# Instruções
A. Extraia do texto sobre Mundaú tudo o que vai desde "Confira algumas curiosidades" até "Tapuias, dos Potiguaras.".
B. Com base no texto sobre Mundaú, explique por que o relato de Américo Vespúcio sobre o litoral avistado em 17 de agosto de 1501 é associado a Mundaú.

# Trecho para leitura
===
Confira algumas curiosidades sobre o Mundaú, praias e o Ceará.

Mundaú e sua História

Situada entre beleza pitoresca das dunas a leste e ao sul. O encanto do oceano Atlântico ao norte, e a foz do rio meio a Oeste, fica a Vila de Mundaú, uma das mais belas praias do litoral cearense. Praia essa que foi habitada pelos índios Tapuias, dos Potiguaras.

O navegador Américo Vespúcio afirmou em seus relatos ter avistado em 17 de agosto de 1501 o litoral do Ceará a 3 030º (três graus e trinta minutos) ao sul da ilha do Equador. Pois essa é a posição do nosso querido Mundaú, que recebeu em suas praias o par romântico Martim e Iracema de José de Alencar. Deleitaram-se banhando-se nas águas do Rio Mundaú e saboreando o nosso famoso Camurupim. José de Alencar refere-se com muita simpatia ao Mundaú em sua obra Iracema, ressaltando-se a abundância pesqueira e a beleza da pequena bacia, em 1865.
===
# Dados fornecidos
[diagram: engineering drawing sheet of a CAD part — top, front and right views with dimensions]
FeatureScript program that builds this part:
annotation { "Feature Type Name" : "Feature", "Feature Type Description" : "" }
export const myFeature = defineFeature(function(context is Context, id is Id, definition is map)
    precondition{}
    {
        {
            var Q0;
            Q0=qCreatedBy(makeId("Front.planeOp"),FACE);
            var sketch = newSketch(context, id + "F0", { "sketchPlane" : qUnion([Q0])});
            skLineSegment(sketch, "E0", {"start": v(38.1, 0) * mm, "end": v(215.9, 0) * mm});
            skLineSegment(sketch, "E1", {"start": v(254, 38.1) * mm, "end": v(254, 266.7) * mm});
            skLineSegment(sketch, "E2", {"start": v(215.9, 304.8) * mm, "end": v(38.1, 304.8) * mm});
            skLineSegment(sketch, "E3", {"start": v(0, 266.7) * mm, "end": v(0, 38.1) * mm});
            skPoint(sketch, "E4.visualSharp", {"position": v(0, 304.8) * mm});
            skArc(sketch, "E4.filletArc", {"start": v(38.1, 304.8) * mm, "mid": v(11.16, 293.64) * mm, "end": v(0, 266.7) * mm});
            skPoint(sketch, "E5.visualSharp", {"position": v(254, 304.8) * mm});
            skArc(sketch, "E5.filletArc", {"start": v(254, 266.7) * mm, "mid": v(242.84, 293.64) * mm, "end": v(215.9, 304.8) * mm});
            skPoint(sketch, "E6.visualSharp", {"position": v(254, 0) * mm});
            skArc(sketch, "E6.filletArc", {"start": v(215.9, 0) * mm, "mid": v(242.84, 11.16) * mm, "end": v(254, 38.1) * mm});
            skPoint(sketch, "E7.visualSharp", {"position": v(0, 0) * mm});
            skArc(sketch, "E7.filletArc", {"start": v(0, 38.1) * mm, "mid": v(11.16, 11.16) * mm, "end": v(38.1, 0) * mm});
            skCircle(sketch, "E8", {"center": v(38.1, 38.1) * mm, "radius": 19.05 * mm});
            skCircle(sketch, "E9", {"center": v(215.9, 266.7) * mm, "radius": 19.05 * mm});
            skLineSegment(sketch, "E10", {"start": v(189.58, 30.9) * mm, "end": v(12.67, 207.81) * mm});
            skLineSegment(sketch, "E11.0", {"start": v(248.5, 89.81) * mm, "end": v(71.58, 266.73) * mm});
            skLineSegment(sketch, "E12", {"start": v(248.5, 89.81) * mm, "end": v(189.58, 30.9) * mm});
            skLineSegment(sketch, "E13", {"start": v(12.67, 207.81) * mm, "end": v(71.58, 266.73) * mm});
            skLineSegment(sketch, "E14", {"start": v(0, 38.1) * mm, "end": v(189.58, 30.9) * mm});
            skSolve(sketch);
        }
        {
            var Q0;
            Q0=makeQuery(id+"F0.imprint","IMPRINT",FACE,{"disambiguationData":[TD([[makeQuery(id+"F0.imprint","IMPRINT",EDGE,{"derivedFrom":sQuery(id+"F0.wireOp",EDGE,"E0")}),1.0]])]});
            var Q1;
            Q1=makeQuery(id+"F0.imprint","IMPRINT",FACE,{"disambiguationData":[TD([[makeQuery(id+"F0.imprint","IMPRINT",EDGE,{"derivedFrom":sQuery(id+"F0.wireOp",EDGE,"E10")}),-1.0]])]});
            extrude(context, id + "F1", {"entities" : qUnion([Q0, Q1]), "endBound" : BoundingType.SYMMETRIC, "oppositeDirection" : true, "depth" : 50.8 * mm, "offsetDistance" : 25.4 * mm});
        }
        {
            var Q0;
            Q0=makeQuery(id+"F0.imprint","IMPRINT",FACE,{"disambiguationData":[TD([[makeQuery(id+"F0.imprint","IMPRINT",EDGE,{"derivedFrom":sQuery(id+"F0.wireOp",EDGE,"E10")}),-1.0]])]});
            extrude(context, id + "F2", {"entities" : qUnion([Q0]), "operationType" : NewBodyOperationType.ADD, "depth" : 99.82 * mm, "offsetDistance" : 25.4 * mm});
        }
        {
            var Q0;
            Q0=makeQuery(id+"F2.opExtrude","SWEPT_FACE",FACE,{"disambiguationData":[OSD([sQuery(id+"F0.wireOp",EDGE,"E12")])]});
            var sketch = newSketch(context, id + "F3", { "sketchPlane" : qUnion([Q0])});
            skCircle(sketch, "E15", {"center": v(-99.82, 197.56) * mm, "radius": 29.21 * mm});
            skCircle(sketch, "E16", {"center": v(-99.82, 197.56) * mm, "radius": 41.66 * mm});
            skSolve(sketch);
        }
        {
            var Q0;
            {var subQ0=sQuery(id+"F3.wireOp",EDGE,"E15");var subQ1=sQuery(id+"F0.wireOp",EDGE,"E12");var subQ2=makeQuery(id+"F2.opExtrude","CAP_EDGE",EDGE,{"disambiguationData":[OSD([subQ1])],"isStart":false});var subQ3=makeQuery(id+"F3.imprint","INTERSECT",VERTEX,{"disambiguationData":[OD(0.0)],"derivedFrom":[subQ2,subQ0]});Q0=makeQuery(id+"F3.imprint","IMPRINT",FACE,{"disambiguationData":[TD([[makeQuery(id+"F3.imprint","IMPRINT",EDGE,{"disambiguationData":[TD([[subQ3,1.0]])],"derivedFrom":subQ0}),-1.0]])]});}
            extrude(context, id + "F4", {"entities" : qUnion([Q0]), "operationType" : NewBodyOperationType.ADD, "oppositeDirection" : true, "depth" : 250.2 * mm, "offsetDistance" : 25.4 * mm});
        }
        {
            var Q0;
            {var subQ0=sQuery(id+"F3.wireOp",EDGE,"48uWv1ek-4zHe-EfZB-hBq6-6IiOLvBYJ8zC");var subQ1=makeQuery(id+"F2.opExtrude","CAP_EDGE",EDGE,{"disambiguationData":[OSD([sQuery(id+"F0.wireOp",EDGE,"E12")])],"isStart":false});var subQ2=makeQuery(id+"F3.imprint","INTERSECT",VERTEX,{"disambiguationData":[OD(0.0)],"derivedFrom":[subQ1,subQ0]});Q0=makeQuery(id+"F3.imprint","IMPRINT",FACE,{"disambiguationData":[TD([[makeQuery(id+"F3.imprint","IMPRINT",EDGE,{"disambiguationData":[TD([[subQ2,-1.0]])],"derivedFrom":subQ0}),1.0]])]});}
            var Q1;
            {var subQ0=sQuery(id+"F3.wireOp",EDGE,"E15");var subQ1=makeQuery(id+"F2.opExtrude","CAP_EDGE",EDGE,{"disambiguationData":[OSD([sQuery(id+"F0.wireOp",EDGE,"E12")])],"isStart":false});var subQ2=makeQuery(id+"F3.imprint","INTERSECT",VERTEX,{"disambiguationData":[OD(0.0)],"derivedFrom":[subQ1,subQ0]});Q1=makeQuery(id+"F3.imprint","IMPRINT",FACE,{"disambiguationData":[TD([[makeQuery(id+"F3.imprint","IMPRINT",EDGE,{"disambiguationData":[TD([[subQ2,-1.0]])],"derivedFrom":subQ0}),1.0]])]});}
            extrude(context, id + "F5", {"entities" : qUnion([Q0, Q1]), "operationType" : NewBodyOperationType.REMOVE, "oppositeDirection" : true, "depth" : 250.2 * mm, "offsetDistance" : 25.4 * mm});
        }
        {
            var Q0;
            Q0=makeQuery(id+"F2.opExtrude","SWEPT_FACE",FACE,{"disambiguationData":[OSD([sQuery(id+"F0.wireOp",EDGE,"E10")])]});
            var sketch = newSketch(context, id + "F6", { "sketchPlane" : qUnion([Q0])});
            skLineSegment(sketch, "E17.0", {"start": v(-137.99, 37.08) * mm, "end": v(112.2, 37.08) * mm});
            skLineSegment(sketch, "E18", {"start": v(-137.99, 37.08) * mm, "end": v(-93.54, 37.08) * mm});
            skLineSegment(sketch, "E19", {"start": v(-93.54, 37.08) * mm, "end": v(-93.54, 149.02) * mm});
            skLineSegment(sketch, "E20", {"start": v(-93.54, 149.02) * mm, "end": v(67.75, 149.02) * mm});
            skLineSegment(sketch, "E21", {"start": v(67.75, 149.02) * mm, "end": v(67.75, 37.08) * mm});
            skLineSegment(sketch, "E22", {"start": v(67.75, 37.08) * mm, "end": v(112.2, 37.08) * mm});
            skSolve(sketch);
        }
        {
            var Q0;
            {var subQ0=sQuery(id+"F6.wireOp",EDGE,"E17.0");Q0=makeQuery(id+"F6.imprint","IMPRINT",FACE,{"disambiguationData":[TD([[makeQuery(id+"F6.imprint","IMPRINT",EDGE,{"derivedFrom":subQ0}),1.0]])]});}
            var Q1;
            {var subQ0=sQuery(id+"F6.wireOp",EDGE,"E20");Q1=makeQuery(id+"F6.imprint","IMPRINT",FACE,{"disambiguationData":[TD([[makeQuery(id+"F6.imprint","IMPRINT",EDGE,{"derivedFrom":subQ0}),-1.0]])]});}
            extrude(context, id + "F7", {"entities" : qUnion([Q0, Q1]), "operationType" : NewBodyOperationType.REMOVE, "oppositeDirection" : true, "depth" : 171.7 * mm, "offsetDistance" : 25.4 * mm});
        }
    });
===
# Lista de respostas
A.
Confira algumas curiosidades sobre o Mundaú, praias e o Ceará.

Mundaú e sua História

Situada entre beleza pitoresca das dunas a leste e ao sul. O encanto do oceano Atlântico ao norte, e a foz do rio meio a Oeste, fica a Vila de Mundaú, uma das mais belas praias do litoral cearense. Praia essa que foi habitada pelos índios Tapuias, dos Potiguaras.

B. Em seus relatos, Américo Vespúcio afirma ter avistado o litoral do Ceará em uma posição ao sul do Equador. Segundo o texto, essa é justamente a posição de Mundaú, por isso o relato é ligado a essa praia.